Generally, it seems like the ease or challenge in using either Torch or TensorFlow comes from the choice of language. Everyone seems to have Python experience nowadays, whereas Lua experience is rarer. Adding the lack of many basic functions in the Lua language raises the barrier to entry for new users picking up and coding in the environment. Theano requires a paradigm shift in thinking about how to write the code, which makes it more verbose and complicated in general.

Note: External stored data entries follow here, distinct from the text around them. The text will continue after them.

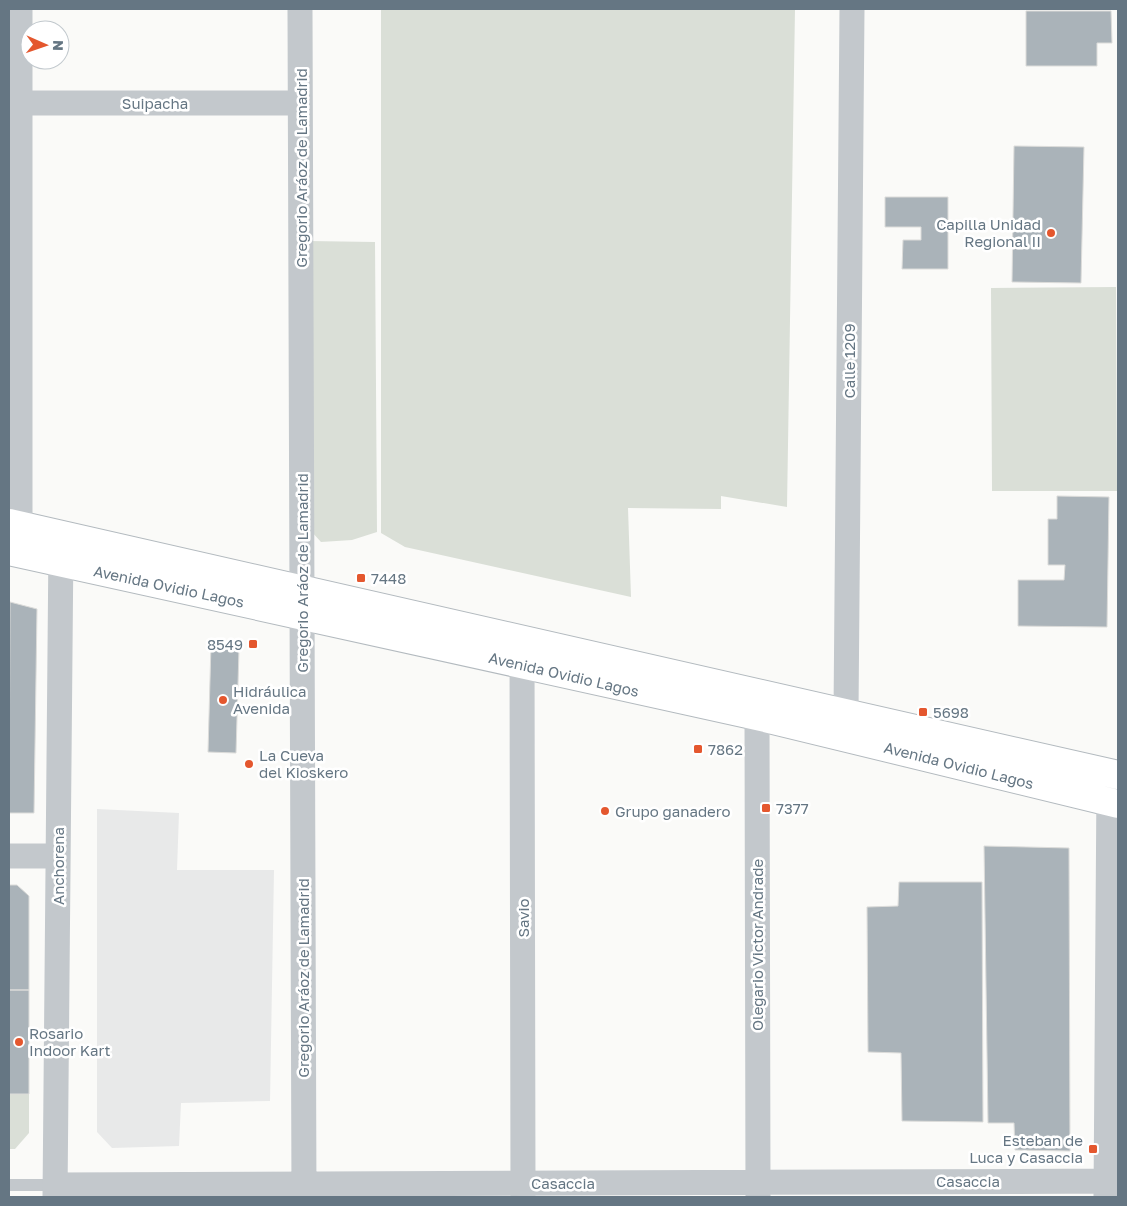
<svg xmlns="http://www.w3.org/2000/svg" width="1127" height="1206" font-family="'Golos Text',sans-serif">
	<rect width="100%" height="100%" fill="#fafaf8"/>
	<path fill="#e8e9e9" d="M 97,809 L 179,813 L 177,870 L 274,870 L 270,1101 L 181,1103 L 179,1146 L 112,1148 L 97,1132 Z"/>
	<path fill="#dadfd7" d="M 381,9 L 795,9 L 787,507 L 721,496 L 721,509 L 628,508 L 631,597 L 405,547 L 381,533 Z
		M 309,241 L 375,242 L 377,532 L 352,540 L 321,542 L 311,531 Z
		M 1116,287 L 1117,491 L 992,491 L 991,288 Z
		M 9,885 L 17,885 L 29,896 L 29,1133 L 15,1149 L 9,1149 Z"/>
	<path fill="#aab3b9" stroke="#dcdcda" d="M 1026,11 L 1111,11 L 1112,43 L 1097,43 L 1097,66 L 1026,66 Z
		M 1014,146 L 1084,147 L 1081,283 L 1012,282 Z
		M 885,197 L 948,197 L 948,269 L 902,269 L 903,240 L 921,240 L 921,227 L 885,227 Z
		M 1057,496 L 1109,497 L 1107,627 L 1018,626 L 1018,580 L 1064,580 L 1065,565 L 1048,565 L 1048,519 L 1057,519 Z
		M 10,602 L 37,609 L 34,813 L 9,813 Z
		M 211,644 L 239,649 L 236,753 L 208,752 Z
		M 984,846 L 1069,848 L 1070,1151 L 1015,1150 L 1014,1123 L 988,1123 Z
		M 899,882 L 982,882 L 983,1122 L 902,1121 L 901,1053 L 868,1052 L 867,907 L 898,906 Z
		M 9,885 L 17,885 L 29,896 L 29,990 L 9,990 Z
		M 9,990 L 29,990 L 29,1094 L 9,1094 Z"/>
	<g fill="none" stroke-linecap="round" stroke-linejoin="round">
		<defs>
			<path id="secondary" d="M 9,523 L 1118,775
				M 9,551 L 757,716 L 1118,804"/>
		</defs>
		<use href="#secondary" stroke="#b3babf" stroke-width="30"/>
		<path stroke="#c3c8cc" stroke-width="12" d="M 9,1185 L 55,1185"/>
		<path stroke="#c3c8cc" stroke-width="25" d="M 300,9 L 304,1197
			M 9,103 L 300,103
			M 20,526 L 20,9
			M 522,644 L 523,1197
			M 846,713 L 852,9
			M 9,856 L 58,856
			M 55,1185 L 1118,1181
			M 55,1197 L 61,542
			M 758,1197 L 757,716 L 759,697
			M 1106,1197 L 1109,781"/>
		<use href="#secondary" stroke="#fff" stroke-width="28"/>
	</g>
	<g fill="#e4572e" stroke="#fff" stroke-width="2">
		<circle cx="1051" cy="233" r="5"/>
		<rect x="356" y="573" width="10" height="10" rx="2.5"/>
		<rect x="248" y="639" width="10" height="10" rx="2.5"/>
		<circle cx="223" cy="700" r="5"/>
		<rect x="918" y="707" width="10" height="10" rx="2.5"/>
		<rect x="693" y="744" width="10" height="10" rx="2.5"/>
		<circle cx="249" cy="764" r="5"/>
		<rect x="761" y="803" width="10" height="10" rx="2.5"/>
		<circle cx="605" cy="811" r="5"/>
		<circle cx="19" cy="1042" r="5"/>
		<rect x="1088" y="1144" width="10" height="10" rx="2.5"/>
	</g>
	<g text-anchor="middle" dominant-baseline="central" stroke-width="5" stroke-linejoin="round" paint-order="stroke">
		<g font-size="15" fill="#657683" stroke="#fff">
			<text x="155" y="103">Suipacha</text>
			<text transform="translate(301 168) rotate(-90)">Gregorio Aráoz de Lamadrid</text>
			<text transform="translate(849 361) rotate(-90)">Calle 1209</text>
			<text transform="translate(302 573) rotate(-90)">Gregorio Aráoz de Lamadrid</text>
			<text transform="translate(169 586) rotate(12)">Avenida Ovidio Lagos</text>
			<text transform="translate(564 674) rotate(13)">Avenida Ovidio Lagos</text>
			<text transform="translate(959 765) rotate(14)">Avenida Ovidio Lagos</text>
			<text transform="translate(58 866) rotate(-90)">Anchorena</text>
			<text transform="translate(523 918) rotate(-90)">Savio</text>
			<text transform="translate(757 945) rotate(-90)">Olegario Victor Andrade</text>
			<text transform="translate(303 978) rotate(-90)">Gregorio Aráoz de Lamadrid</text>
			<text x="968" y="1181">Casaccia</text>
			<text x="563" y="1183">Casaccia</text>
		</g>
		<g font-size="15" fill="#657683" stroke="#fff" text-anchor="start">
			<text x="1041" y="224" text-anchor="end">Capilla Unidad<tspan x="1041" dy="17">Regional II</tspan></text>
			<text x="371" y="578">7448</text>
			<text x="243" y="644" text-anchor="end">8549</text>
			<text x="233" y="691">Hidráulica<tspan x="233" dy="17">Avenida</tspan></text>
			<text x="933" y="712">5698</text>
			<text x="708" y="749">7862</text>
			<text x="259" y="755">La Cueva<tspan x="259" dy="17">del Kioskero</tspan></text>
			<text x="776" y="808">7377</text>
			<text x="615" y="811">Grupo ganadero</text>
			<text x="29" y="1033">Rosario<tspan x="29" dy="17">Indoor Kart</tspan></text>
			<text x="1083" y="1140" text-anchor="end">Esteban de<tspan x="1083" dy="17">Luca y Casaccia</tspan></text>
		</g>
	</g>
	<rect width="1127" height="1206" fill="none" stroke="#657683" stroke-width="20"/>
	<g transform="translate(45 45) rotate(92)"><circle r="24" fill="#ffffff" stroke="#c1c8cd"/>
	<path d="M0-4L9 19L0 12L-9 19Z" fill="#e4572e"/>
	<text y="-8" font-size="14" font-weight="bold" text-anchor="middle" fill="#657683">N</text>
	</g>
</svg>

The neural network libraries built on top of Torch (nnrnn, …) and TensorFlow/Theano (Keras), however, seem to be roughly equivalent in terms of structure and therefore are expected to be equivalent in terms of barrier to entry for new users to begin constructing their own models.

Reading Code

With the exception of the raw Theano library, for pure readability it seems like both the raw frameworks and the neural network libraries built on top of them are relatively straightforward to read and understand what is going on, with small syntactic differences here and there, and other relatively confusing aspects that the user can just take on good faith are there for a good reason (“Why does collectgarbage() get called twice in a row here?”). Of course, if you only ever interact with Theano through the Keras library, then it doesn’t really matter how different raw Theano is.

Debugging

  • TensorFlow: Lots of tools. You can return whichever element of the graph you want and set multiple watchers on your tensorboard. (There’s also a TensorBoard for visualization and organization.)
  • Torch: Debugging can be done using standard debug tools. Breakpoints can be set at locations in your own code, and in library code, and variables can be inspected at each trigger.
  • Theano: My experience with this is not recent, but Theano has historically been known to be a pain to debug.

Moving to Production

My understanding is that any of these could be run in a docker, which probably makes for the easiest deployment. Aside from that, one of the biggest difficulties with Torch is that they don’t actually cut releases of any of their code, so your dependencies are “whatever copy of Torch I have now.”